The future work tries to rebuild the now more complex tree of life.

However, the research area within computer science using genetic algorithms is sometimes confused with computational evolutionary biology, but the two areas are not necessarily related.

Comparative genomics

At the core of genome comparative analysis is the determination of the correspondence between genes (orthological analysis) or other genome characteristics in different organisms. It is these intergenomic maps that make it possible to trace the evolutionary processes responsible for the divergence of two genomes. A variety of evolutionary events acting at various organizational levels model the evolution of the genome. At the lowest level, point mutations affect individual nucleotides. On a higher level, the large chromosome segments undergo duplication, lateral transfer, inversion, transposition, deletion and insertion[21]. Ultimately, entire genomes are involved in hybridization, polyploidisation and endosymbiosis processes, which often lead to rapid speciation. This complexity of genome evolution poses many exciting challenges to developers of mathematical models and algorithms, who resort to a spectrum of algorithmic, statistical and mathematical techniques, ranging from exact, heuristic algorithms to fixed parameters and approximation algorithms for problems using thrift models to Monte Carlo Markov chain algorithms for Bayesian problem analysis based on probabilistic models.

Several of these studies are based on the detection of sequence omology to assign sequences to protein families[22].

Pan genomics

Genomics pan is a concept introduced in 2005 by Tettelin and Medini that eventually took root in bioinformatics.
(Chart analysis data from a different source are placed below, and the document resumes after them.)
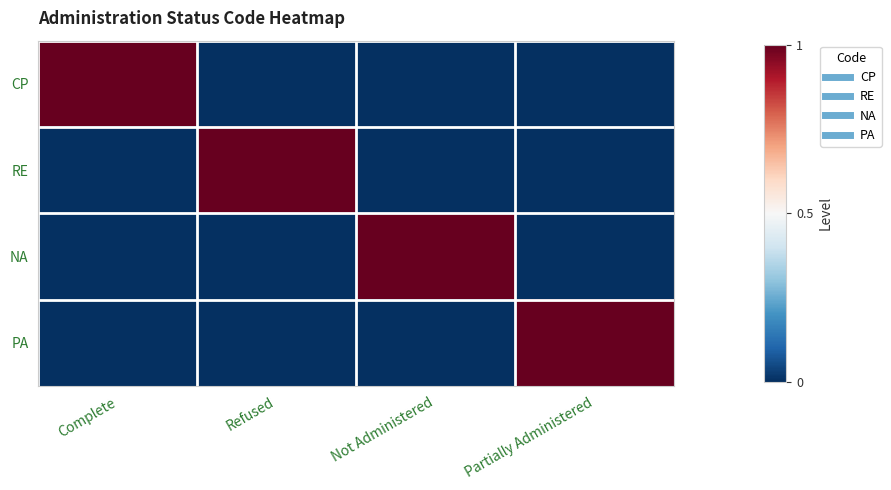

Reading left to right, list all the values displayed in this chart.

CP: Complete=1	Refused=0	Not Administered=0	Partially Administered=0
RE: Complete=0	Refused=1	Not Administered=0	Partially Administered=0
NA: Complete=0	Refused=0	Not Administered=1	Partially Administered=0
PA: Complete=0	Refused=0	Not Administered=0	Partially Administered=1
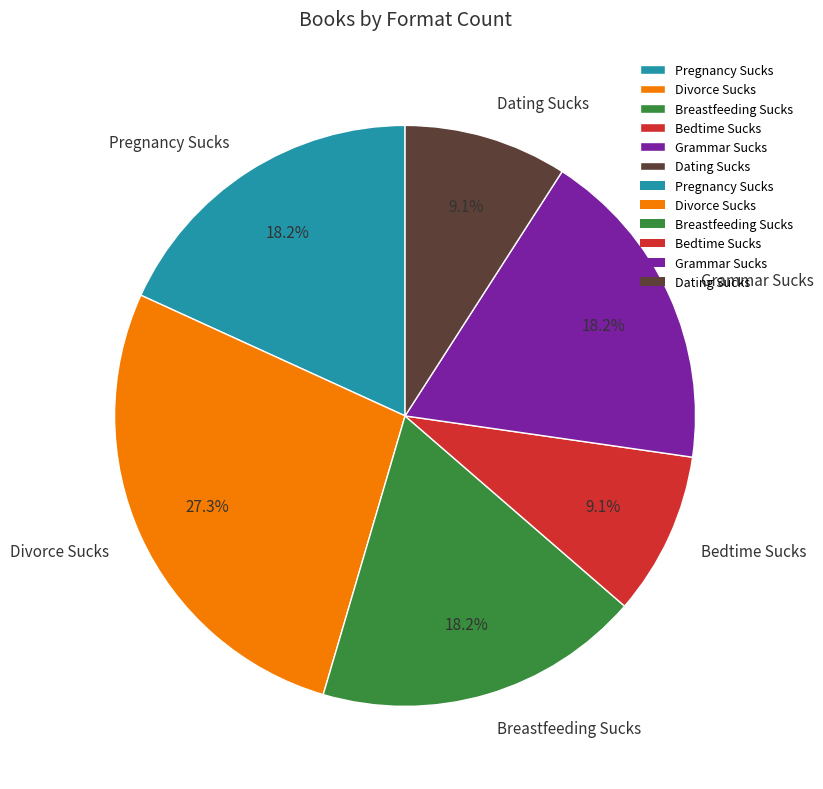

Is Bedtime Sucks the majority of the pie?

No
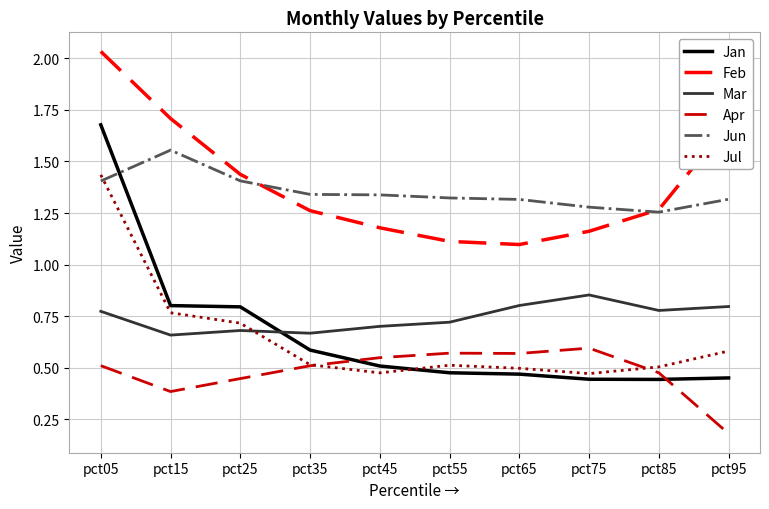

Between pct05 and pct25, which series saw the biggest shift?

Jan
The genome Pan represents the complete gene repertoire of a particular taxonomic group: although initially applied to closely related strains of a species, it can be applied to a wider context such as genus, phylum etc. It is divided into two parts – the Core genome: a set of genes common to all genomes in the study (often vital domestic genes for survival) and the Dispensable/Flexible genome: a set of genes not present in all genomes in the study, but in one or some of them. A BPGA bioinformatics tool can be used to characterize the Pan Genome of bacterial species[23].

Genetics of the disease

The advent of next generation sequencing means that we are obtaining sufficient sequence data to map the genes of complex diseases such as infertility,[24] breast cancer[25] or Alzheimer’s disease.[26] Genomic association studies are a useful approach to identifying the mutations responsible for such complex diseases.[27] Through these studies, thousands of DNA variants associated with similar diseases and traits have been identified.[28] Furthermore, the possibility of using genes for prognosis, diagnosis or treatment is one of the most essential applications. Many studies are discussing both promising ways to choose the genes to use and the problems and pitfalls of using genes to predict the presence or prognosis of the disease[29].

With cancer, the genomes of affected cells are reorganized in a complex or even unpredictable way. Extensive sequencing efforts are used to identify previously unknown point mutations in a variety of cancer genes. Bioinformaticians are producing automated specialized systems to manage the volume of sequence data produced, and they are creating new algorithms and software to compare sequencing results with the growing collection of human genome sequences and germ polymorphisms. New physical detection technologies are employed, such as oligonucleotide microarrays to identify chromosome gains and losses (called comparative genomic hybridization), and single nucleotide polymorphism arrays to detect known point mutations. Together, such detection methods measure several hundred thousand sites across the genome, and when used at high speed to measure thousands of samples, it generates terabytes of data per experiment. Here, too, the enormous amounts and new types of data generate new opportunities for bioinformaticians. It is frequently discovered that the data contains considerable variability, or noise, and therefore methods of analysis of the Hidden Markov model and points of change are being developed to deduce real variations in the number of copies.